#### Prompt 1:
Answer these questions using the passage about the Casey Anthony trial:
(a) Which NYU psychologist is named as arguing that crime shows should lead to more convictions?
(b) Which convicted kidnapper was rumored to be called to testify about speaking with George Anthony?
(c) What happened to the jury when the trial began?
#### Prompt 2:
From the passage about the Casey Anthony trial, quote the part that opens with the words containing "First of all, it’s" and closes with "it that way.".

A quick demonstration of the CSI Effect from the TV show Futurama
However, this effect has not gone uncontested. Many (such as NYU psychologist Tom Tyler) also argue that the preponderance of primetime crime shows should actually lead to more convictions; anyone who regularly watches these shows knows that they usually wrap up in an hour with a satisfying, guilty verdict, and the few shows that depict acquittals are largely unsatisfying. It’s entirely possible that a jury accustomed to guilty verdicts and the satisfaction of ‘solving a case’ would be less likely to acquit a defendant as a result of watching too much Law & Order. As a result, the ‘CSI Effect’ may suggest that the jury was biased by primetime perceptions of what ‘strong forensic evidence’ should look like, and this would have helped Casey Anthony out – but it could also suggest that the jury would be much more likely to want her ‘episode’ to end with a satisfying conviction.
Many trials involve evidence that is deemed inadmissible, and Casey Anthony’s was no exception. Juries are often influenced by inadmissible evidence despite explicit instructions to ignore it, particularly when said evidence benefits the defendant’s case. Anthony’s defense team argued that she had been sexually abused by her father, a circumstance which trained her to lie frequently and prompted her to cover up her daughter’s accidental drowning. There was even speculation that convicted kidnapper Vasco Thompson would be called to the witness stand to testify that he had spoken several times with Anthony’s father, George. The evidence was later deemed inadmissible, and Thompson later denied any connection with George Anthony, but this probably didn’t make much of a difference; Casey Anthony may have benefited from these claims, even though the evidence was contested.
The effect of negative pretrial publicity seems obvious; the more exposure the jury has to negative press (which is usually against the defendant), the more likely they are to convict. However, it’s not quite this straightforward.
First of all, it’s important to note that although the Casey Anthony case has been covered sporadically in the media since 2008, the press has been mostly quiet for the past 3 years. The jury was sequestered when the trial began, meaning they were not exposed to the upswing in negative publicity that the rest of the country has been receiving; that’s 2 months of biasing within the population to which the jury was simply not subjected. This is possibly why so many people in the general population firmly believed that Casey Anthony was guilty, while the jury clearly did not see it that way.
Secondly, the lack of strong evidence in the Casey Anthony case has already been discussed; however, it’s worth mentioning that evidence strength has an impact on the effect of pretrial publicity. When the prosecution has a particularly weak case, any bias from negative pretrial publicity essentially vanishes. As the jury was present in the courtroom to witness the weak evidence firsthand, any pretrial biases were likely diminished in a way that the general public’s was not.
Plenty of people have thrown out speculation that Casey Anthony was acquitted in large part because of her race. There are two racial factors that matter in murder trials: the race of the defendant and the race of the victim. Death penalty sentencing is significantly more likely when the defendant is non-white and the victim is white; by this logic, many have argued that being white helped Casey Anthony avoid the death penalty. Of course, racial bias doesn’t necessarily impact every individual trial; after all, O.J. Simpson was an African-American defendant accused of murdering a white female. In this case, race may have played a minor role, but it was probably not a significant factor…especially since Casey’s daughter was white as well.

#### Supplied material:
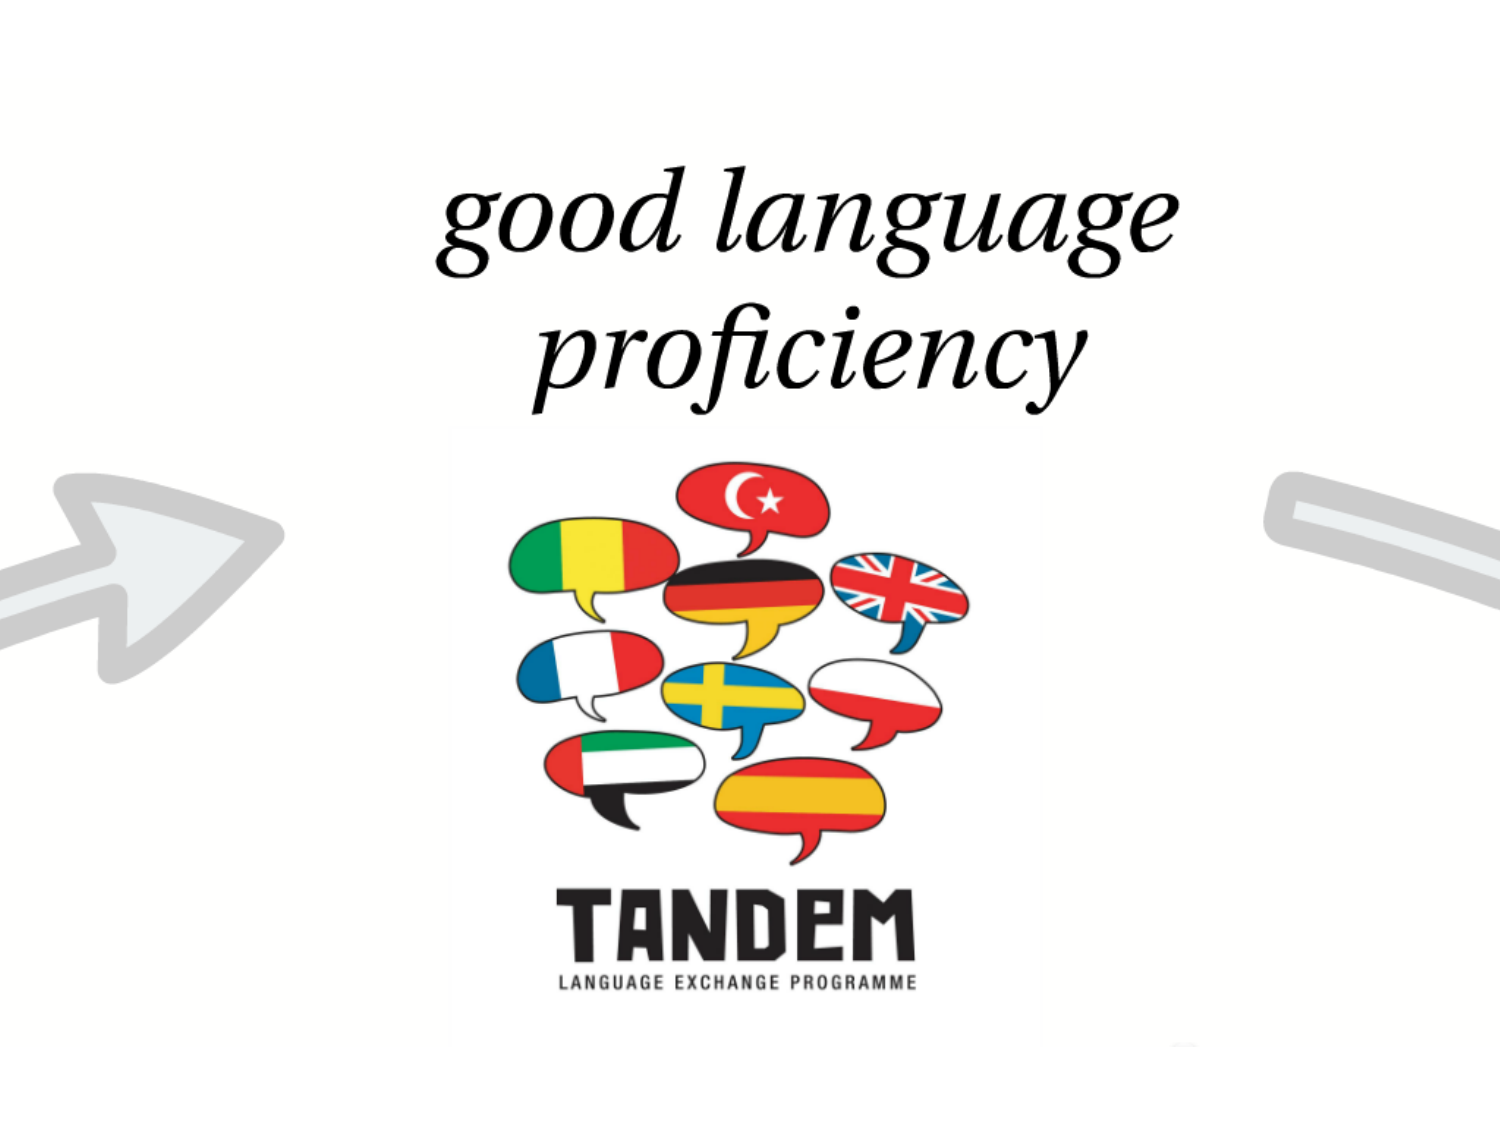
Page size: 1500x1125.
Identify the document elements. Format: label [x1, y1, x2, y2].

picture [0, 78, 1500, 1047]
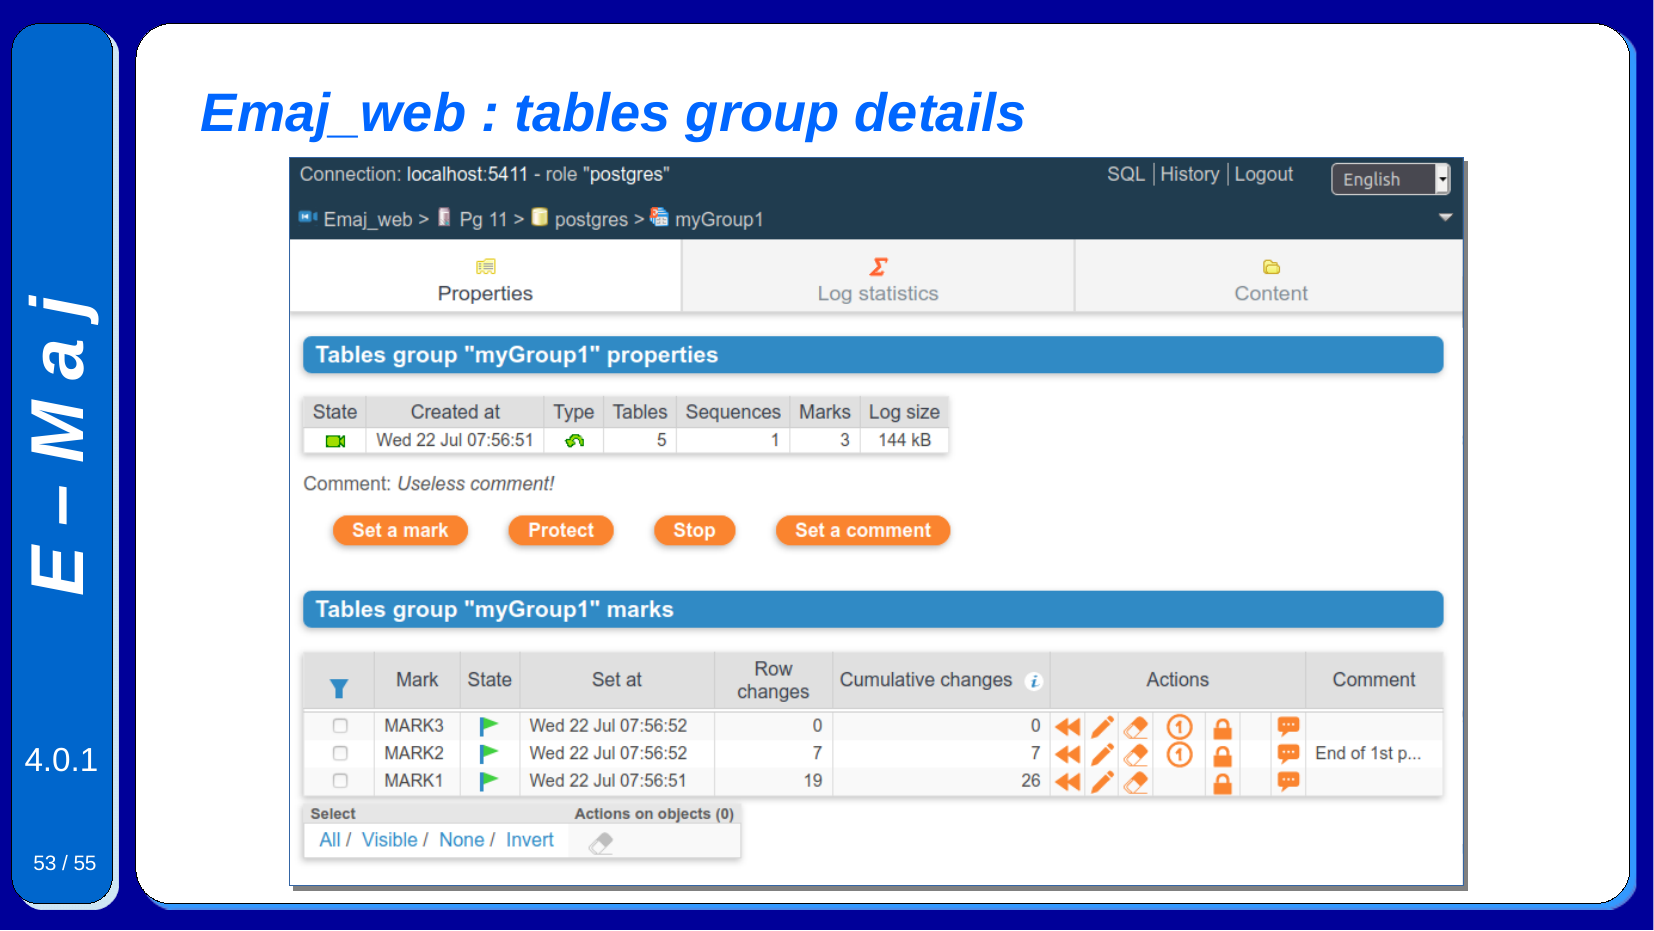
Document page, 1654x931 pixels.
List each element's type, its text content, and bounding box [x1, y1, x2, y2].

title Emaj_web : tables group details [200, 34, 1575, 191]
picture [289, 157, 1464, 886]
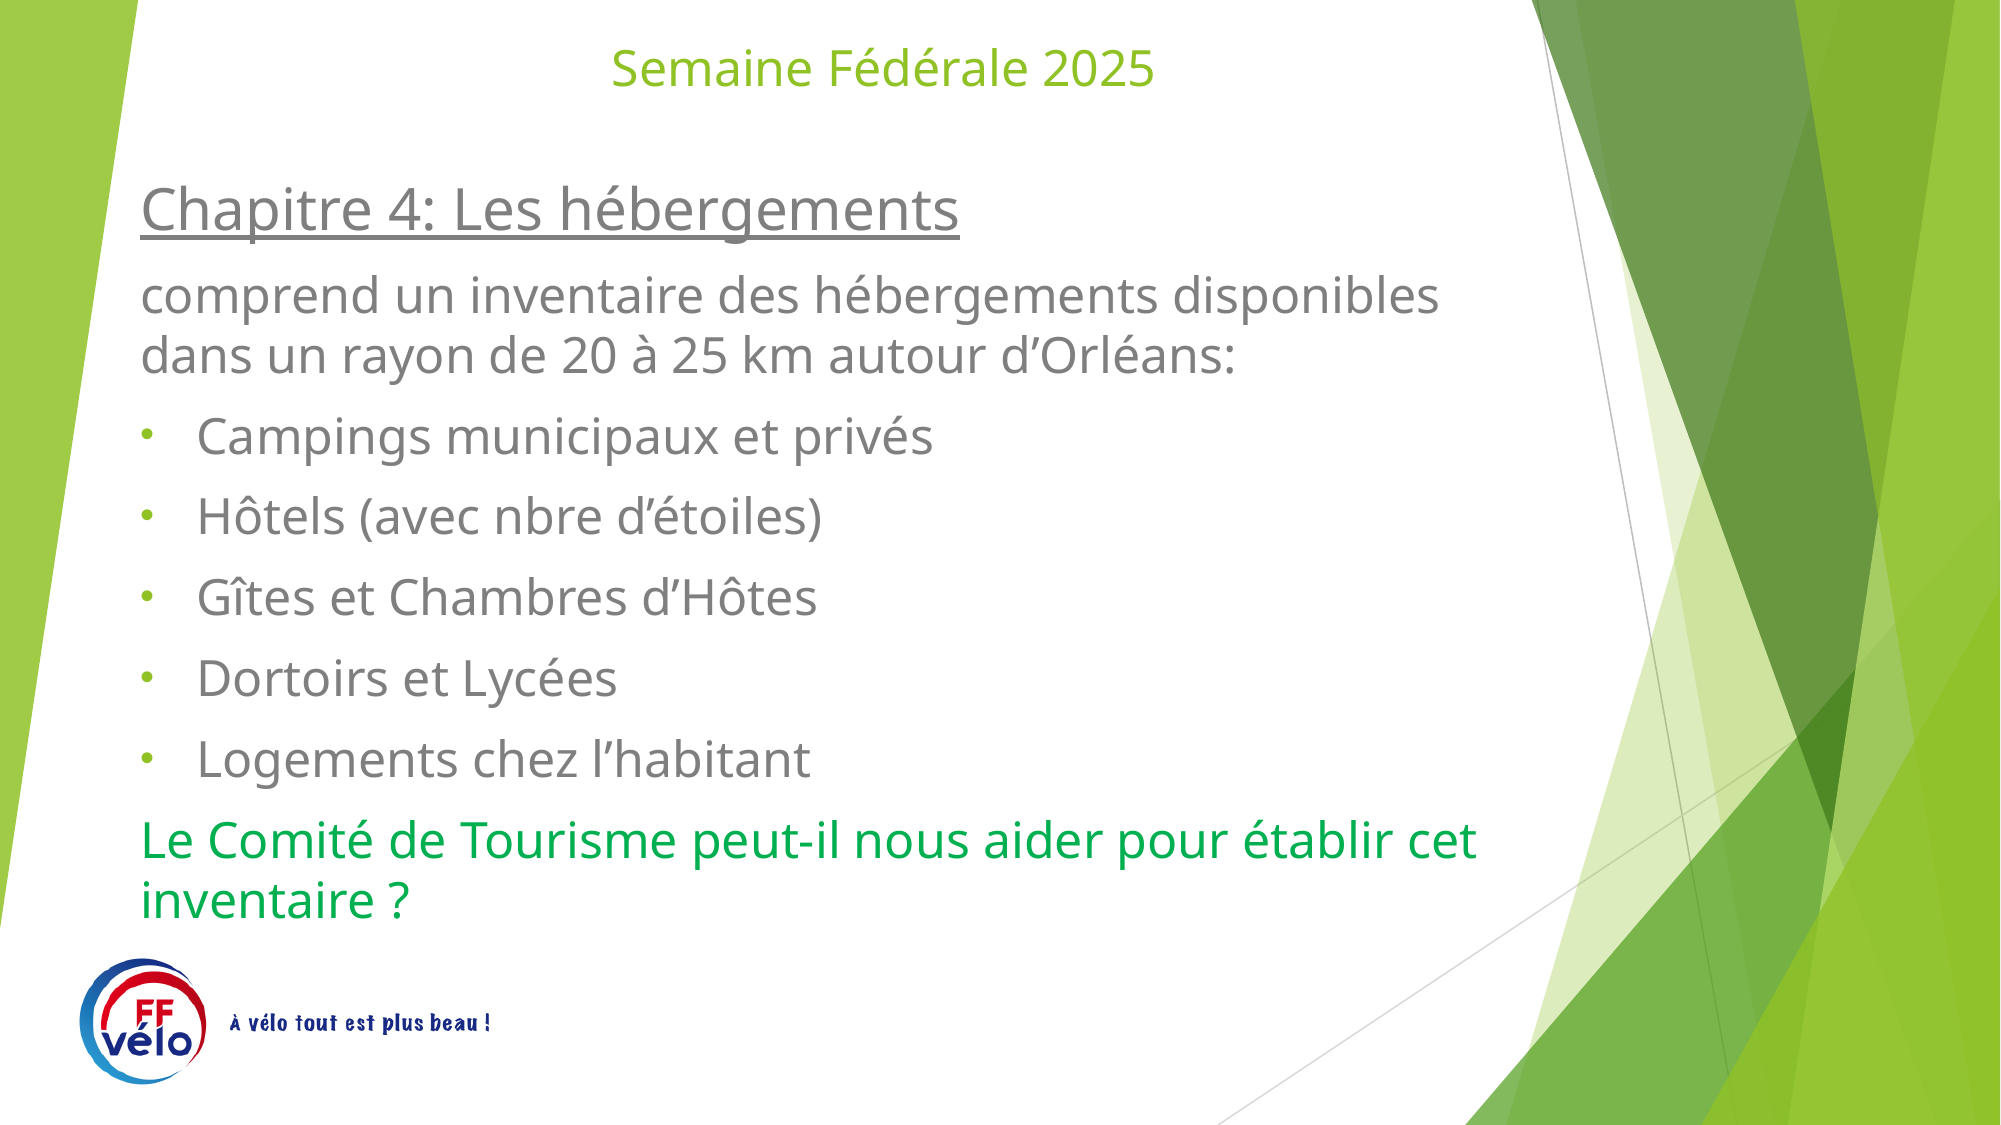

#### Task output 1:
(a) Tom Tyler
(b) Vasco Thompson
(c) The jury was sequestered.

#### Task output 2:
First of all, it’s important to note that although the Casey Anthony case has been covered sporadically in the media since 2008, the press has been mostly quiet for the past 3 years. The jury was sequestered when the trial began, meaning they were not exposed to the upswing in negative publicity that the rest of the country has been receiving; that’s 2 months of biasing within the population to which the jury was simply not subjected. This is possibly why so many people in the general population firmly believed that Casey Anthony was guilty, while the jury clearly did not see it that way.